The tasks of the project include the design, fabrication, and installation of new terminal structures at the substations. Furthermore, 1.7 miles of cable along the bottom of Lake Champlain need replacing. Four new cables will replace some that were originally installed in the 1950s and 1970s; these will have fiber optic capability and can support increased energy demand.

The second project—the replacement of the NYPA’s Moses-Adirondack transmission lines—represents the first phase of SMART (Strengthening Moses-Adirondack with Resilient Technology) Path. The cables run 85 miles from Massena to a substation in Croghan, Lewis County. The 230kV lines were built in 1942 by the federal government and were acquired in 1953 by the New York Power Authority.

The route for 77 miles of the lines travels on outmoded wooden structures that require replacement on a regular basis. New 230kV lines on steel structure sitting on concrete foundations will be installed.

The trustees ratified a $2.76 million contract with Louis Berger & Associates to conduct the licensing review, expected to take approximately two years.

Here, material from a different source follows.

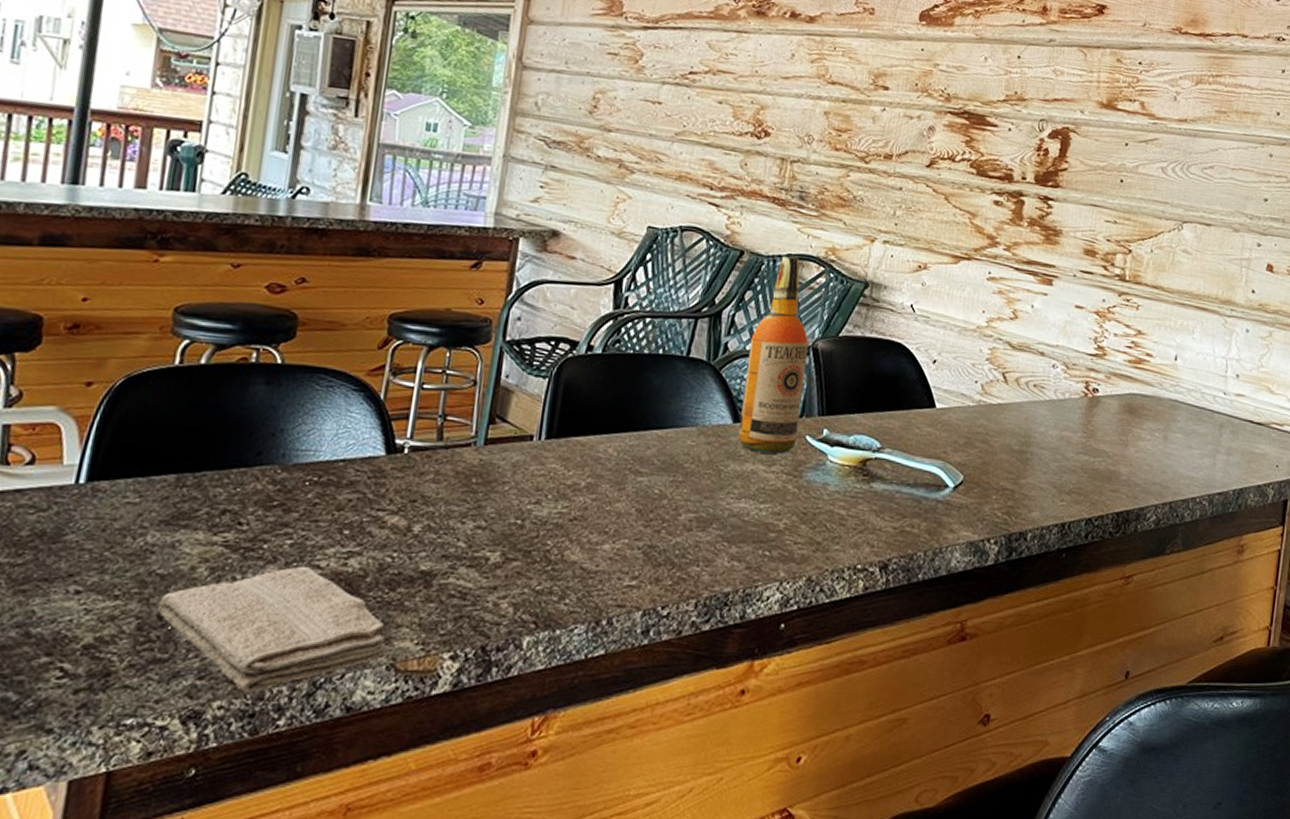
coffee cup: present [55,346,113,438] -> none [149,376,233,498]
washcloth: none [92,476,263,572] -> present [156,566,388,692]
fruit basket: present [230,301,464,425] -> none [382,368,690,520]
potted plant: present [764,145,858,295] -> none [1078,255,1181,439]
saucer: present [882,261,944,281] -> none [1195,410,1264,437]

Construction on the line is scheduled to begin in 2018 and finalize in 2023. Once completed, the technological improvements implemented in SMART Path will ensure uninterrupted supply of electricity on high-demand days.

Both projects were approved by the NYPA Board of Trustees, also consistent with the Governor’s Reforming the Energy Vision strategy. “The Lake Champlain cables and the Moses-Adirondack lines play an integral role in the reliability of the State’s electric supply,” said Gil Quiniones, New York Power Authority president & CEO. “The end result will be systems that will not only expand the State’s electric capacity, but do so by deploying state-of-the-art technology while having a minimal impact on the environment.”